Killing wild animals doesn't seem so eco-friendly at first.
History shows us that hunters were the ones who decimated the bison population across North America and made the passenger pigeon extinct. Lead ammunition left behind after a hunt can cause waterfowl to become sick.
And in many cases, the hunting of predator species such as grizzly bears and wolves has left prey species dangerously overpopulated.
According to the U.S. Fish and Wildlife Service, there were more than 12.5 million active hunters over the age of 16 in the United States as of 2006. They definitely have to have a large impact on the environment -- but that is not necessarily a bad thing.
"Hunters are the most conservation-friendly people out there. They are good stewards of the environment," said Joe Hosmer, vice president of the Safari Club International, a foundation recognized as a worldwide leader in wildlife-conservation and education programs.
And some environmentalists agree.
"Done properly, with proper regulation and wildlife management, hunting can be very 'green,'" says Douglas Inkley, a wildlife biologist who holds the position of senior scientist at the National Wildlife Federation.
"Once regulations and proper management were in place here in the United States, hunters have never made a game species extinct, endangered or even threatened," says Hosmer. "Wildlife management is done scientifically and with laws to prevent this from happening."
Hunters hunted 220 million days and took 185 million trips in 2006. They rely on varied wildlife populations remaining strong from one generation to the next, so there will always be game. This wildlife, in turn, requires a diverse natural habitat that is unpolluted and undisturbed.
"Preserving land not only helps the hunted species, but benefits all other species living in and around this land," added the National Wildlife Federation's Inkley.
Preservation of these lands takes money and influence. Fortunately, hunters bring their wallets along on expeditions.
Fish and Wildlife estimated hunting expenditures at $22.9 billion nationwide in 2006, a huge amount that gives many local economies a boost and incentive to keep their environments preserved.
"Hunting is something that gives a game species a value it didn't have before," said Hosmer. "And it creates commerce in communities around the United States, and around the world such as eastern and southern Africa."
This value is recognized by the suppliers of everything "hunting," from ammo and guns to lodging and trip outfitters. The species hunted becomes a valuable commodity and every effort is made to protect it and its habitat.

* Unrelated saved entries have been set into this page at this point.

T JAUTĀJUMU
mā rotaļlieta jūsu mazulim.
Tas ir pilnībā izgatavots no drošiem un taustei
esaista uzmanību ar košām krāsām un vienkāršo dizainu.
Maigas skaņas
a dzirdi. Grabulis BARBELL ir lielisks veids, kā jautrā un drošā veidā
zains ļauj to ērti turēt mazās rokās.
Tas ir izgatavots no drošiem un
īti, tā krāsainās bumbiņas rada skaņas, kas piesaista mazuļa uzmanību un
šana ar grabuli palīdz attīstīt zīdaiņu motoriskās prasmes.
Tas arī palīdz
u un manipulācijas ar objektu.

Plus, the federal government has imposed an excise tax of approximately 10 percent on hunting goods and services.
"Hunters, being the most ardent conservationists around, strongly support the federal excise tax because it raised 400 million dollars, which was then given to state conservation agencies to manage the wildlife and preserve the lands they hunt," noted Inkley.
Hunting is also a natural way of keeping certain species from overpopulation.
"Overpopulation has detrimental effects that ripple through the entire ecosystem," explains Inkley. "Overgrazing by the white-tailed deer changes the entire plant species and composition of the forest. For instance, deer can eat all the red maple, so species that rely on the red maple dwindle."
Another major problem with species overpopulation is that it increases interaction with humans, often in unfavorable ways. The Insurance Institute for Highway Safety estimates that there are more than 1.5 million deer-vehicle collisions each year, and about 150 of those end up being fatal to humans.
Animal lovers would argue that overpopulation is not the problem; our ever-expanding desire to live in the suburbs is at fault.
"All in all, we bulldoze the natural habitats of these species, and they have nowhere to go," says Nicole Matthews, spokesperson for People for the Ethical Treatment of Animals (PETA) www.PETA.org. "Plus, we've killed off the predator species for coming too close to our homes, and these predators are responsible for regulating populations naturally. Nature has a way of regulating itself."
It could be argued that there is a greener way to preserve the animals and their natural habitat, a method that's catching on with younger generations.
Ecotourism is on the rise. Hunting was only 4 percent of recreational-visitor days to wildlife refuges in 2006, as opposed to 80 percent for "non-consumptive activities," according to Fish and Wildlife.
"People should do environmentally friendly activities like kayaking, camping, bird-watching, and wildlife photography," says PETA's Matthews. "This truly respects all habitats and wildlife."
For those who rely on hunting instead of the supermarket for their meat, Matthews has an argument against that too — one that may be hard to swallow for millions of dedicated hunters who won't be easily persuaded to trade their rifles for a farmer's market.
"If you have a lust for meat, consider your health. Meat is full of cholesterol and saturated fat and devoid of fiber. A vegetarian diet isn't only more environmental it helps to prevent heart disease, cancer, and stroke," she says. "The best way to protect animals and their environment is to leave them off of your plate."
That's a conclusion that might be hard to swallow for the millions of dedicated hunters not easily persuaded to put down their guns and hit the farmers' markets.